Healthy and Happy, the Main Key

Depression Linked to Faster Chronic Disease Onset

Depression Linked to Faster Chronic Disease Onset


Register for free to listen to this article

Thank you. Listen to this article using the player above.


Want to listen to this article for FREE?


Complete the form below to unlock access to ALL audio articles.

Adults who have experienced depression develop long-term physical conditions about 30% faster than those without depression, a new study finds. Authors of the report said depression needs to be viewed as a “whole body” condition, with treatment approaches that address mental and physical health.

The report was published Thursday in PLOS Medicine. Investigators evaluated the association between depression and the rate at which conditions accrued in midlife and older age.

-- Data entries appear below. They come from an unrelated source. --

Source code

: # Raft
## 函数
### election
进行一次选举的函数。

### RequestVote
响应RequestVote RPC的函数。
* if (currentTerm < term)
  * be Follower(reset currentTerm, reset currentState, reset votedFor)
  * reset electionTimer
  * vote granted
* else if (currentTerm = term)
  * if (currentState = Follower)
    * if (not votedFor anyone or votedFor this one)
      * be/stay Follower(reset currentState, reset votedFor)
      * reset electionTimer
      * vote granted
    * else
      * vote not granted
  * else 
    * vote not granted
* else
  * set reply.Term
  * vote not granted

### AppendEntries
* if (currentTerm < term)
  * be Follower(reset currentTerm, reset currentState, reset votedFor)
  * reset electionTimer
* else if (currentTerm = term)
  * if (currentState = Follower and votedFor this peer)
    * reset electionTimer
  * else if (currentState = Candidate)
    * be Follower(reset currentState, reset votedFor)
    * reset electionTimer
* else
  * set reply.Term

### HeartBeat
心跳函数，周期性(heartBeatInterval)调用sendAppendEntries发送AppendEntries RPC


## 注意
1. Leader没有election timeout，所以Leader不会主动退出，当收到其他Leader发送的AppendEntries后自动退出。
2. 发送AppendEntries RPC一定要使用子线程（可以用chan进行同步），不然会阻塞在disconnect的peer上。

Researchers included 172,556 volunteers in the UK Biobank study. All of the participants were between 40 and 71 years old, and each completed a baseline assessment between 2006 and 2010. The team identified 69 physical conditions, following participants for nearly seven years to see if they developed any of the ailments.

Want more breaking news?

Subscribe to Technology Networks’ daily newsletter, delivering breaking science news straight to your inbox every day.

Subscribe for FREE

Among participants, 17.8% had depression. At the start of the study, participants who had depression had three physical conditions on average while those without depression had two. But over the course of the study, adults with a history of depression accrued an average of 0.2 additional physical conditions per year, while those without accrued 0.16.

The conditions that were most common included osteoarthritis. This affected 15.7% of those with depression compared to 12.5% without depression at the start of the study. Hypertension was reported in 12.9% of people with depression and in 12% of those without, while 13.8% of participants with depression developed gastroesophageal reflux disease (GERD) compared to 9.6% without depression.

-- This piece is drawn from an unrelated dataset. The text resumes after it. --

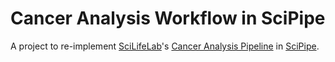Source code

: # Cancer Analysis Workflow in SciPipe

A project to re-implement [SciLifeLab](http://scilifelab.se)'s [Cancer Analysis Pipeline](https://github.com/SciLifeLab/CAW)
in [SciPipe](http://scipipe.org/).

Research has shown that depression is linked with a variety of physical health ailments such as diabetes and heart disease. Being diagnosed with depression is an indicator that a person is at risk for developing long-term physical health conditions as they age, the authors said.

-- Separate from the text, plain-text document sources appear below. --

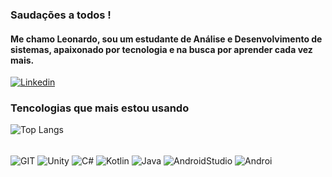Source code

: ### Saudações a todos !
#### Me chamo Leonardo, sou um estudante de Análise e Desenvolvimento de sistemas, apaixonado por tecnologia e na busca por aprender cada vez mais.

[![Linkedin](https://img.shields.io/badge/LinkedIn-0077B5?style=for-the-badge&logo=linkedin&logoColor=white)](https://www.linkedin.com/in/leonardo-d-melo-04bb44290/)



### Tencologias que mais estou usando

![Top Langs](https://github-readme-stats.vercel.app/api/top-langs/?username=LeonardoDMelo&layout=compact)
<div style ="display: inline_block"></br>
    <img align ="center" alt=" GIT " src = "https://img.shields.io/badge/git-%23F05033.svg?style=for-the-badge&logo=git&logoColor=white" >
    <img align ="center" alt=" Unity " src = "https://img.shields.io/badge/unity-%23000000.svg?style=for-the-badge&logo=unity&logoColor=white" >
    <img align ="center" alt=" C# " src = "https://img.shields.io/badge/c%23-%23239120.svg?style=for-the-badge&logo=csharp&logoColor=white" >
    <img align ="center" alt=" Kotlin " src = "https://img.shields.io/badge/Kotlin-7F52FF?style=for-the-badge&logo=Kotlin&logoColor=white"](https://img.shields.io/badge/Kotlin-7F52FF?style=for-the-badge&logo=Kotlin&logoColor=white)>
    <img align = "center" alt= "Java" src = "https://img.shields.io/badge/java-%23ED8B00.svg?style=for-the-badge&logo=openjdk&logoColor=white">
    <img align = "center" alt = "AndroidStudio" src = "https://img.shields.io/badge/android%20studio-346ac1?style=for-the-badge&logo=android%20studio&logoColor=white">
    <img align = "center" alt = "Androi" src = "https://img.shields.io/badge/Android-3DDC84?style=for-the-badge&logo=android&logoColor=white">
    

</br>
</br>
</div></br>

“Existing healthcare systems are designed to treat individual conditions, instead of individual people with multiple conditions. We need healthcare services to take an integrated approach to caring for people who have both depression and long-term physical health conditions,” the authors said in a statement.

Reference: Fleetwood KJ, Guthrie B, Jackson CA, et al. Depression and physical multimorbidity: A cohort study of physical health condition accrual in UK Biobank. Patel V, ed. PLoS Med. 2025;22(2):e1004532. doi: 10.1371/journal.pmed.1004532

This article has been republished from the following materials. Note: material may have been edited for length and content. For further information, please contact the cited source. Our press release publishing policy can be accessed here.

This content includes text that has been generated with the assistance of AI. Technology Networks’ AI policy can be found here.